Но однажды ночью вдруг проснулась, почувствовав близко от себя темный гул его неистребимого задума...

— Не спишь, — упрекнула я, как в измене.

Он помедлил.

— Лиля, ведь я тебя обманул, — тяжко вымолвил он.

— Ничего ты меня не обманул, не выдумывай! — набросилась я.

Не хочу! — только-только все утихло, пересидеть бы в тишине, в глубине, отдохнуть, а он все баламутит воду, правды домогается!

Я обняла его и закрыла ладонью рот. К черту его правду, я хочу тихо и благополучно жить!

Он переждал, рука моя расслабилась. Он высвободился.

— Есть такой анекдот.

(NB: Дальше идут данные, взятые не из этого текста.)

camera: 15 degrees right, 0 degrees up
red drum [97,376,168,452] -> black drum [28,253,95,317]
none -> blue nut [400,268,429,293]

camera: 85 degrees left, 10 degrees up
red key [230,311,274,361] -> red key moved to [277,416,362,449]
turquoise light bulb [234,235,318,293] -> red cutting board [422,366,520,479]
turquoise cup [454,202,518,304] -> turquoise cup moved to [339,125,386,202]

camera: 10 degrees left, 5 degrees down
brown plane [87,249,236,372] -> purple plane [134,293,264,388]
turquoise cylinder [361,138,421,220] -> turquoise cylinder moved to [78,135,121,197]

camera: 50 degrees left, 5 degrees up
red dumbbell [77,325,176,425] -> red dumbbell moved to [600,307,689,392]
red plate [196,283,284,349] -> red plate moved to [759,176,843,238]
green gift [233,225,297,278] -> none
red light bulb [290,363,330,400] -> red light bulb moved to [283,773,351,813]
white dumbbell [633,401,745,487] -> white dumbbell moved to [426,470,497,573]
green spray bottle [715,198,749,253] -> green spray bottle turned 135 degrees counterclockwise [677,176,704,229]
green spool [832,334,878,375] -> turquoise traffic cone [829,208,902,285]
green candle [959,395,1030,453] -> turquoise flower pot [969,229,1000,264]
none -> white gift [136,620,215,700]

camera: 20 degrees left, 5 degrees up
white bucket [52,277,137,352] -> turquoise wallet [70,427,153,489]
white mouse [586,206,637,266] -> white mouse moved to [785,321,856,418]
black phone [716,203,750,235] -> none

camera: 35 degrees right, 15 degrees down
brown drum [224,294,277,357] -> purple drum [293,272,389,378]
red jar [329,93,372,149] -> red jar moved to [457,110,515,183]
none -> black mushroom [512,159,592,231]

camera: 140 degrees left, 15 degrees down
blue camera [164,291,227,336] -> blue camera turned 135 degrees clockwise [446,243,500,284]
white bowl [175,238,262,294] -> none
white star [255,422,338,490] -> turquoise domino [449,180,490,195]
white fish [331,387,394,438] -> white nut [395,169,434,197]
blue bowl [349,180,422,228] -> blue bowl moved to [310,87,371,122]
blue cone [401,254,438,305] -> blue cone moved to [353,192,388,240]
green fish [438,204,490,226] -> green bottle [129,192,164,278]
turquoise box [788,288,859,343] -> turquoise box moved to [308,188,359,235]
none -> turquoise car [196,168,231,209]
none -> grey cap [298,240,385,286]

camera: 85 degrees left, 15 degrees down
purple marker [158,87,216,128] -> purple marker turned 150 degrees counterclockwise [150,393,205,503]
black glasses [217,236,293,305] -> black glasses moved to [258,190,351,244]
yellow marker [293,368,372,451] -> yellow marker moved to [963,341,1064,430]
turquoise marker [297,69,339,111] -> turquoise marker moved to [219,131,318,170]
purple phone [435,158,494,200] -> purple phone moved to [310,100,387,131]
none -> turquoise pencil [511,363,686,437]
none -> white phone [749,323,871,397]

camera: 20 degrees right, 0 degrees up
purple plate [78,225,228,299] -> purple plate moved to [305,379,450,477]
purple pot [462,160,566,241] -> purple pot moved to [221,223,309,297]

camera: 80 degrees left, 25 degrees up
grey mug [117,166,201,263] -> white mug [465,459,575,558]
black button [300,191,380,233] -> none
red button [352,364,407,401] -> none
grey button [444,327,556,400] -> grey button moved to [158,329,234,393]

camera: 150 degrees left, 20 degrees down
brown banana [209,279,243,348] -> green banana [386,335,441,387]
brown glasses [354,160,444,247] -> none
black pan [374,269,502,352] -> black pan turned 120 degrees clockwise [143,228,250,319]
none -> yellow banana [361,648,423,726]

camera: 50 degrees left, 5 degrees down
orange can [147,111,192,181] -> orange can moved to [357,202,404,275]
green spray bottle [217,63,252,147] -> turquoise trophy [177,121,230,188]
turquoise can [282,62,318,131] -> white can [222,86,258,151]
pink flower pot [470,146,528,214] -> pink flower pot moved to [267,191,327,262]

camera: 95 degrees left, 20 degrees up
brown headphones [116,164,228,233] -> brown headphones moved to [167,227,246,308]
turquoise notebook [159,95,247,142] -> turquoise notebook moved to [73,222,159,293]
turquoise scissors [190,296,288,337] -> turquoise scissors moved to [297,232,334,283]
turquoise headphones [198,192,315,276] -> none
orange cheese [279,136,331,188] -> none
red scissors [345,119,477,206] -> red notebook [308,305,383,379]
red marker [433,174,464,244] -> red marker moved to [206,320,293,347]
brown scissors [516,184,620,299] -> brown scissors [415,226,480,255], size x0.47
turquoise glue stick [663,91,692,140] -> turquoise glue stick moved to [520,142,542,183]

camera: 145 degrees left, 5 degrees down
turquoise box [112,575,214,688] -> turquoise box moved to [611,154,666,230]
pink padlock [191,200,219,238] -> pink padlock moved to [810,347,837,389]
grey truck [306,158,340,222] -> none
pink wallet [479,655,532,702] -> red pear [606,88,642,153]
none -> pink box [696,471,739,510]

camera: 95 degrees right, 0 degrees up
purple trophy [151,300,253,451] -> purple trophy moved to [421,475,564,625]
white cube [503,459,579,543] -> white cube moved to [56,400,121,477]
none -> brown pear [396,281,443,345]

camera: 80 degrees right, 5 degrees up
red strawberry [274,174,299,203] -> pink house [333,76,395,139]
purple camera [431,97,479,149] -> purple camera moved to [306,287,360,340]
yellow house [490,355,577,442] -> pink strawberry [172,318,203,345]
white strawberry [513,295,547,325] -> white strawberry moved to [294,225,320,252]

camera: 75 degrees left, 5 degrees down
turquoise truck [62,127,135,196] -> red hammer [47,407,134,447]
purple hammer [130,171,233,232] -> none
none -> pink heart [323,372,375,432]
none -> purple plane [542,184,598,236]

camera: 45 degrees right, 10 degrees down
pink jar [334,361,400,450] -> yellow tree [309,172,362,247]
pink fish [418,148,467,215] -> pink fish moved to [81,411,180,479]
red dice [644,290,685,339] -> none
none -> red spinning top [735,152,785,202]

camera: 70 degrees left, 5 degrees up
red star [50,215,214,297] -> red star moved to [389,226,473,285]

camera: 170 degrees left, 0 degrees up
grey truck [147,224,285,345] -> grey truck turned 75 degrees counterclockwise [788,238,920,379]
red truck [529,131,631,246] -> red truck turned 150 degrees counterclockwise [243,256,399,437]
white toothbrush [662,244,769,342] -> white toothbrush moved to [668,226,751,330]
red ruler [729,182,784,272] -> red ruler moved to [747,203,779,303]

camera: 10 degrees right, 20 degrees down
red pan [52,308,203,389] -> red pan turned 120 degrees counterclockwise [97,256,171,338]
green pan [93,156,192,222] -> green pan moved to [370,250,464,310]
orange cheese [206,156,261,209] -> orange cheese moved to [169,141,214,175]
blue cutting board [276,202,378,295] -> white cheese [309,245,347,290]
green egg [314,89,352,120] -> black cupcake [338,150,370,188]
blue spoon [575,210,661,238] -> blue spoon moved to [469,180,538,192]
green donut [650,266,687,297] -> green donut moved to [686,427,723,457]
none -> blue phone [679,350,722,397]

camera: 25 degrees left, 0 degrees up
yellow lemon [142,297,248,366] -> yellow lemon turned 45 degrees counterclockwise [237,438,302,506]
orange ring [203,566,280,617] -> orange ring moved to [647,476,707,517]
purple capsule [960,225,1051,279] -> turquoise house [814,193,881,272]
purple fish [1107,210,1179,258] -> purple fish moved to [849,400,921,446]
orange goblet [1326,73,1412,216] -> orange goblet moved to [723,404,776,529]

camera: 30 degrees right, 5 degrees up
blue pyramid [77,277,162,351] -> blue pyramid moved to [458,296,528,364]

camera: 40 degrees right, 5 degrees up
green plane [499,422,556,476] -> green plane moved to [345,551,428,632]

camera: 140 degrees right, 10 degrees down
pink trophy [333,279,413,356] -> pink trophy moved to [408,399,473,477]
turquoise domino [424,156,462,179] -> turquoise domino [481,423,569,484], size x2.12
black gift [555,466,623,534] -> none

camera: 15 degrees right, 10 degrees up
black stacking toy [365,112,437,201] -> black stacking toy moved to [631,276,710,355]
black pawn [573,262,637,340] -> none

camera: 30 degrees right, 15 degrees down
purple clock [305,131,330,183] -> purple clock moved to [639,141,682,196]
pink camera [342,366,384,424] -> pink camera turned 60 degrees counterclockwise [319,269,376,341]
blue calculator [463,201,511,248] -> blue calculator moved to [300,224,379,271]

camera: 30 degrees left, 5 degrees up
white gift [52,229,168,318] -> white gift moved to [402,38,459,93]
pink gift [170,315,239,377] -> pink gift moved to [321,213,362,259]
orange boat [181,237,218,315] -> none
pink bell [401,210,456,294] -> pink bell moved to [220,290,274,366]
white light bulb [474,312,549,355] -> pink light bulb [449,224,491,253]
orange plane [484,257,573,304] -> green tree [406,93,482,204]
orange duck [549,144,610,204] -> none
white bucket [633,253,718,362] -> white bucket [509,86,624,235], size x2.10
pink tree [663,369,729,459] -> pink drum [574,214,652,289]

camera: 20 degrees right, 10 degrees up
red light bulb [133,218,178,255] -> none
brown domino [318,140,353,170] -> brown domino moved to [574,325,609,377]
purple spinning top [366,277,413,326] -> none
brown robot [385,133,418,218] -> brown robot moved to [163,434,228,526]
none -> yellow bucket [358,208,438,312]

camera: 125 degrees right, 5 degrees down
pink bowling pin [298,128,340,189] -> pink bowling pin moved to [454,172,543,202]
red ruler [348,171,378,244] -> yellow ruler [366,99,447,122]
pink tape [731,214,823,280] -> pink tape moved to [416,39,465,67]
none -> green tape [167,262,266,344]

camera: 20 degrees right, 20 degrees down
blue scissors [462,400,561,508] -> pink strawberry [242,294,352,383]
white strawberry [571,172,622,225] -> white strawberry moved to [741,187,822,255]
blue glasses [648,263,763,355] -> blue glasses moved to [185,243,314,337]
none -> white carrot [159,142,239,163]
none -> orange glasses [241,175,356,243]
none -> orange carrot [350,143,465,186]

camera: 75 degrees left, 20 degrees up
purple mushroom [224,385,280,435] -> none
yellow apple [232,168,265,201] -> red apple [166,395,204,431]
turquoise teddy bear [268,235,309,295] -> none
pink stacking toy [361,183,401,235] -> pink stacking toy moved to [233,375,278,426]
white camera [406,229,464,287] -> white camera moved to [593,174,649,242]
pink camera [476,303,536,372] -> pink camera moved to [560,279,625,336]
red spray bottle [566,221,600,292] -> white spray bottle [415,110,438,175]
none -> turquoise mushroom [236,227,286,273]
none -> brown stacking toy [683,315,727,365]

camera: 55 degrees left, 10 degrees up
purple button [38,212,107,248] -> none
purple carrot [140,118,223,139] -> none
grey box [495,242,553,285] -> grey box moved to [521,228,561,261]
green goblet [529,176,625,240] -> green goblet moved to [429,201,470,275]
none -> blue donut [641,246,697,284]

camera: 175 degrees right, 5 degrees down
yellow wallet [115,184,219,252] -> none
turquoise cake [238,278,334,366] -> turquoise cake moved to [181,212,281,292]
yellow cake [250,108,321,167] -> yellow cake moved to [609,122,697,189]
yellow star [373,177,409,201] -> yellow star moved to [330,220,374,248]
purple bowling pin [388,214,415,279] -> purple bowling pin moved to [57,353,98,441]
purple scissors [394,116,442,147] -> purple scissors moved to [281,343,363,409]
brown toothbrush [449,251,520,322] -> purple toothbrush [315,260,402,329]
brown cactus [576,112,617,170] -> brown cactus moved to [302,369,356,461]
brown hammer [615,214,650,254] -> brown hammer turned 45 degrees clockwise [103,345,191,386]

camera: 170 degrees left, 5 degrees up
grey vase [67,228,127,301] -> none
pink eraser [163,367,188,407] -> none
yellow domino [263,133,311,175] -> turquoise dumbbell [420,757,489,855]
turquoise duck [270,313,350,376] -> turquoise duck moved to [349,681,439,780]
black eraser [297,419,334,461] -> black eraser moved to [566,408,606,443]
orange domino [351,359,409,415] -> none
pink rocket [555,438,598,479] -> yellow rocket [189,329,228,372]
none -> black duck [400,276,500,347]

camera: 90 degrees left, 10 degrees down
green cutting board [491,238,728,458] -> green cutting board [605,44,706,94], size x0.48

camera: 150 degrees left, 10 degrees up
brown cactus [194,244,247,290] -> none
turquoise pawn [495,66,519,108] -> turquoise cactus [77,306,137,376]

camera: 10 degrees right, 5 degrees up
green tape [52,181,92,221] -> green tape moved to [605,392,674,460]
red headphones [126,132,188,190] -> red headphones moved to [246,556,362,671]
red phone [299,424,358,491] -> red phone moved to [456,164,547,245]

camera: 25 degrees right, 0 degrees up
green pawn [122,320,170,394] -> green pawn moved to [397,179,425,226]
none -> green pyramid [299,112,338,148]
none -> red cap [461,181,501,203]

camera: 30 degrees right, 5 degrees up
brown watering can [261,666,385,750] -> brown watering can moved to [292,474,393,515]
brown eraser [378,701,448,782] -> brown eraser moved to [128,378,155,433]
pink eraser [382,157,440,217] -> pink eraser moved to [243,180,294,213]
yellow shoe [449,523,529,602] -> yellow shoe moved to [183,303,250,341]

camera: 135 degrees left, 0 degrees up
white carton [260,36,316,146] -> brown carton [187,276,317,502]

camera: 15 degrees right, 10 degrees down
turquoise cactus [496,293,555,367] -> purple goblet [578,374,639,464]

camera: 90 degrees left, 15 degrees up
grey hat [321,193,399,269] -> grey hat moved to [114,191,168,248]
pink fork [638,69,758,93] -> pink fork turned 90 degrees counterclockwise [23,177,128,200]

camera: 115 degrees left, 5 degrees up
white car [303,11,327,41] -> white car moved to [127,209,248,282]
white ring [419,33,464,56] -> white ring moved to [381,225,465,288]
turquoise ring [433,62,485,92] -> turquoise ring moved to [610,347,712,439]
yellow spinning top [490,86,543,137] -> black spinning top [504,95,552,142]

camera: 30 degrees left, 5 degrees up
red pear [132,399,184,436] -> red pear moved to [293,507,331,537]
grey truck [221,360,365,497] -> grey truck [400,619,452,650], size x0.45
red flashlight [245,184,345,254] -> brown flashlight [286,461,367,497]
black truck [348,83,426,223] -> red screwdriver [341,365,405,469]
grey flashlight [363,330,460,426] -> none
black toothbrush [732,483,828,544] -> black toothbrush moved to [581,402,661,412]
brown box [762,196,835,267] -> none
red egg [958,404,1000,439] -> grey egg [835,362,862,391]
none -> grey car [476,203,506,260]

Двое пьяных — еще по стакану и: «Ты меня видишь? Нет? И я тебя нет. Вот и замаскировались». ...Так же и мы. Страшно одному. Прижмешься ночью к другому в темноте — и вроде как спасся. Спрятался — и не найдут.

Я молчала, обреченно замерев, как будто меня настигли и сейчас будут расстреливать.

— Или вот ночью, в глухом месте убийца всадит тебе нож в живот, а ты в жалобном страхе его же, убийцу, и обнимешь, и повиснешь у него на шее — потому что хоть к кому-нибудь надо прижаться, как к матери в детстве — а кругом ночь, и никого рядом, кроме убийцы...

— Откуда ты знаешь?! — прошептала я.

Он вздохнул.

— Любовь — это иллюзия, — говорил он дальше. Как бы вслух вглядывался в свое ощущение. Оно плохо разглядывалось: как сквозь сумерки, поэтому он медленно говорил, по капле. — Это иллюзия спасения от страха. Слабость. И я слаб. А как окрепну — буду один. Я всегда, с детства с самого знал это, я презирал всегда... Конечно, физиология, куда ее денешь... Продолжение рода. — И вдруг воскликнул: — И какое я право имею продолжать род, если я до сих пор не знаю, зачем? Я, как наши родители, такой же точно слепой кутенок и точно так же ничего не понимаю, хотя всю жизнь только и делаю, что напрягаюсь понять! Иногда кажется: ну все, уже знаю. А потом опять: нет. ...Родится ребенок, у меня же спросит: зачем жить? — а я не знаю. Толстой вон тоже: в «Исповеди» — уж совсем было прояснил для себя смысл жизни, а все равно в конце концов поднялся среди ночи и подался гала́свита, куда глаза глядят, — все от той же неразрешимости, от той же тоски и неизвестности, в какой родился. Понимаешь, какая штука? А дядя Федор, ты вспомни, он ведь жизнь прожил — ни в каком месте не сподличал — что же он в степь-то бросается сгинуть, пропасть и больше не знать ничего? Почему? А я? — изо всех сил стараюсь жить по правде, по высшему счету — а что выходит? Выходит, и злодей столько бед не наворотит, сколько я наворотил со своим высшим счетом... Один Борис Ермолаевич чего стоит. ...Понимаешь, Лиля, какая штука...

Мишка затих.

Я молчала в темноте, было мне тоскливо, но упрека или обиды я не чувствовала. В чем тут упрекать? Я сказала:

— А я знала. Знала. Я поняла: однажды ночью проснулась, смотрю — я одна, бездомная. Страшно мне стало — я давай скорее снова спать. А ведь то и было верное ощущение. То и была правда.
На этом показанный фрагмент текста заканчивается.